Las oscuras palabras de la directora gerente del FMI, Cristina Lagarde, preanuncia un cálculo de emergencia que algunos políticos admiten entre bambalinas, como llevar la edad de jubilarse a los setenta años o setenta y cinco ¿por qué no? Y en paralelo, conducir  los ingresos por jubilaciones y pensiones, inflación mediante, a una meseta que roce el umbral de los desamparados.
Menem lo hizo.
_ Pero esto no es el asunto principal, dice mi viejo trabajador metálurgico desde los dieciocho, la mitad de mi generación (en el mejor de los casos) no logrará reunir los treinta años de aportes necesarios para jubilarse. En este sentido, la década menemista dejó un saldo grande, no solo de parados como de trabajadores con salarios “en negro”, sin aporte jubilatorio ni nada.
En el casco de los trabajadores portuarios rezaba la inscripción: “desaparecido social”, escuché decir a mi viejo alguna vez.
Y eso no es todo.
Aún en el contexto de crecimiento económico y demanda de trabajadores, los mayores de cincuenta años quedan con pocas chances de conseguir un empleo “en blanco” y esto es moneda corriente cuando todavía faltan quince años para alcanzar los sesenta y cinco.

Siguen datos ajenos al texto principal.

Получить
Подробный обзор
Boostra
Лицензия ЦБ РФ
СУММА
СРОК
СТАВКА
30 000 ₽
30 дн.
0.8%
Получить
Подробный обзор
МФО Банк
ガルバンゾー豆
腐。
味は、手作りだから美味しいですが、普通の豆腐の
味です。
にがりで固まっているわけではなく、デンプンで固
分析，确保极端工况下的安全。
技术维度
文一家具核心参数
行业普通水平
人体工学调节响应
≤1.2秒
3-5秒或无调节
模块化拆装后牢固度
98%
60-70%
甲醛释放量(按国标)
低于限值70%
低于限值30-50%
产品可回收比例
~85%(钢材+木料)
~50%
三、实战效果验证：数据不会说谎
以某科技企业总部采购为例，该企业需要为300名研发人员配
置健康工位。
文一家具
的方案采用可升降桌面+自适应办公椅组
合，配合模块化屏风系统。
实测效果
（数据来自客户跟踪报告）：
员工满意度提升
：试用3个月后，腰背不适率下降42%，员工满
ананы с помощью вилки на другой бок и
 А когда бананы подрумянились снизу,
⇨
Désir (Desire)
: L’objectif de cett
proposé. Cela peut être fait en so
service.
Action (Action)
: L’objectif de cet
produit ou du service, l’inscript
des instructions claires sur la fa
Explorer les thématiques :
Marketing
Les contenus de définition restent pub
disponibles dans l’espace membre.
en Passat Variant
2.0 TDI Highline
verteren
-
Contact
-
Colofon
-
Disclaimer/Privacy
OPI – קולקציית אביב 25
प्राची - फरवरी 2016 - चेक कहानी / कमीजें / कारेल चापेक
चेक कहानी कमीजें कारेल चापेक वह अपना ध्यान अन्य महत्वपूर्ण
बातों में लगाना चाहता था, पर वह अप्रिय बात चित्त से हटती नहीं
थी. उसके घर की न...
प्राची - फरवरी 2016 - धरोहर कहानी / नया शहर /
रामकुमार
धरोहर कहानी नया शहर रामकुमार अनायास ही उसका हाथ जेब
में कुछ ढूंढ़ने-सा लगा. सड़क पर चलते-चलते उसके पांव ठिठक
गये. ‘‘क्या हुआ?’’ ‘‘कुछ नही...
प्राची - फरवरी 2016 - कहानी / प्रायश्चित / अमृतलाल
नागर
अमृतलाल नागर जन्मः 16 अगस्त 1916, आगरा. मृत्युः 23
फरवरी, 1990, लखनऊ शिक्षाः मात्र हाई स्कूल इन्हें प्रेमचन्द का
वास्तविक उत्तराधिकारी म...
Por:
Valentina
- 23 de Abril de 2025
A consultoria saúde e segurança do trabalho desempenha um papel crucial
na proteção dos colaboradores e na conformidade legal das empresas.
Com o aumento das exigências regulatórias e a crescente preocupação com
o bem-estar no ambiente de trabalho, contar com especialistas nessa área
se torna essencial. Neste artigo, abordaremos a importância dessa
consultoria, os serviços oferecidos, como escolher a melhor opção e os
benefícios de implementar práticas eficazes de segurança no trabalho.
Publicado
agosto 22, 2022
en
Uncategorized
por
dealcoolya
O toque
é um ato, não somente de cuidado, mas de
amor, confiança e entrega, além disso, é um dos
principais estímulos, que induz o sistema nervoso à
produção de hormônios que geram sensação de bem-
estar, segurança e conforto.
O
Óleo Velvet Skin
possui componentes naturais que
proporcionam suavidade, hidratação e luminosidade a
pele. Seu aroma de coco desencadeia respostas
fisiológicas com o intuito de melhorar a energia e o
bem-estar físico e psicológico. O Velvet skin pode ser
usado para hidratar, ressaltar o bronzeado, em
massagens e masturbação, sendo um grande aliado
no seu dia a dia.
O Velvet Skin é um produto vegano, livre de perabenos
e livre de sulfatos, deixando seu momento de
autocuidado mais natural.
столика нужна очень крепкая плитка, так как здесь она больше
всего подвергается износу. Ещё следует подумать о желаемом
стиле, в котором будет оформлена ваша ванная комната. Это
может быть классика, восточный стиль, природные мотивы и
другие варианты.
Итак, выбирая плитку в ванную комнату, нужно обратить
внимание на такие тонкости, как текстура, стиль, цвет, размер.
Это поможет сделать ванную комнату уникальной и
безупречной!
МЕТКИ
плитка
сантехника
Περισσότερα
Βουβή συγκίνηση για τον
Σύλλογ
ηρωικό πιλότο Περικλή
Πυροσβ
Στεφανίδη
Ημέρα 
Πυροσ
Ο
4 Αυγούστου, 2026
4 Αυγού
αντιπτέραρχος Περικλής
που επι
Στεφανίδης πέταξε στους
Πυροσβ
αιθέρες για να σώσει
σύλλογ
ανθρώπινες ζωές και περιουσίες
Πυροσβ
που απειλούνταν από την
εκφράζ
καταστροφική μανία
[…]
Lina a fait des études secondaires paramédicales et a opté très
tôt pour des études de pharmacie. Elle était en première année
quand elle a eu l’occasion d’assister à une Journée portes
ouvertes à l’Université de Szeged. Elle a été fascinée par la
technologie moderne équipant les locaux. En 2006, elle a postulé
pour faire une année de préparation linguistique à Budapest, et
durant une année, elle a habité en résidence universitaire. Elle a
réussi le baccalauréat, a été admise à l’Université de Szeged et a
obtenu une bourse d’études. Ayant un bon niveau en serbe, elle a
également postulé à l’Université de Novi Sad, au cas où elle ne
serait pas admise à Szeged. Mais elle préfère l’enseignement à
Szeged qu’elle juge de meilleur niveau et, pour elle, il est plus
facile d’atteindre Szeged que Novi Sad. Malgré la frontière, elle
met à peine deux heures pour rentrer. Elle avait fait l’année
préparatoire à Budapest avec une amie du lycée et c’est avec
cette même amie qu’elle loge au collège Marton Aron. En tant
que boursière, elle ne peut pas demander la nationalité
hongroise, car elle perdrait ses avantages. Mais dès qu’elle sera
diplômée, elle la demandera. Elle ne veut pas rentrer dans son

_ Así no hay salida, porfía mi viejo. Y menos con estos liberales en el gobierno secundados por un grupete de sindicalistas que niegan su razón de ser.

El calorcito de otoño se dejaba sentir en las mesitas a la que los fumadores apelan diseminados por la vereda.
“Copetín” trazó el panegírico de los repuestos originales y usados que ofrecían los comercios de la calle Warnes. Estaba satisfecho con los precios después del habitual regateo.
En eso estábamos, cuando los bocinazos fueron creciendo del murmullo urbano lógico a la vorágine salvaje que la protesta de los taximetristas provocaba. Ómnibus parados, peatones aturdidos, motociclistas avanzando por las veredas.
_ Caos porteño, dije con reminiscencias de don Astor Piazzolla.
_ ¿Y ahora que pasa? preguntó mi amigo.
_ Protestan contra el desembarco de UBER.
_ ¡Qué lo parió! Se meten en todos lados...
_ Qué querés que te diga... es época  de tornados.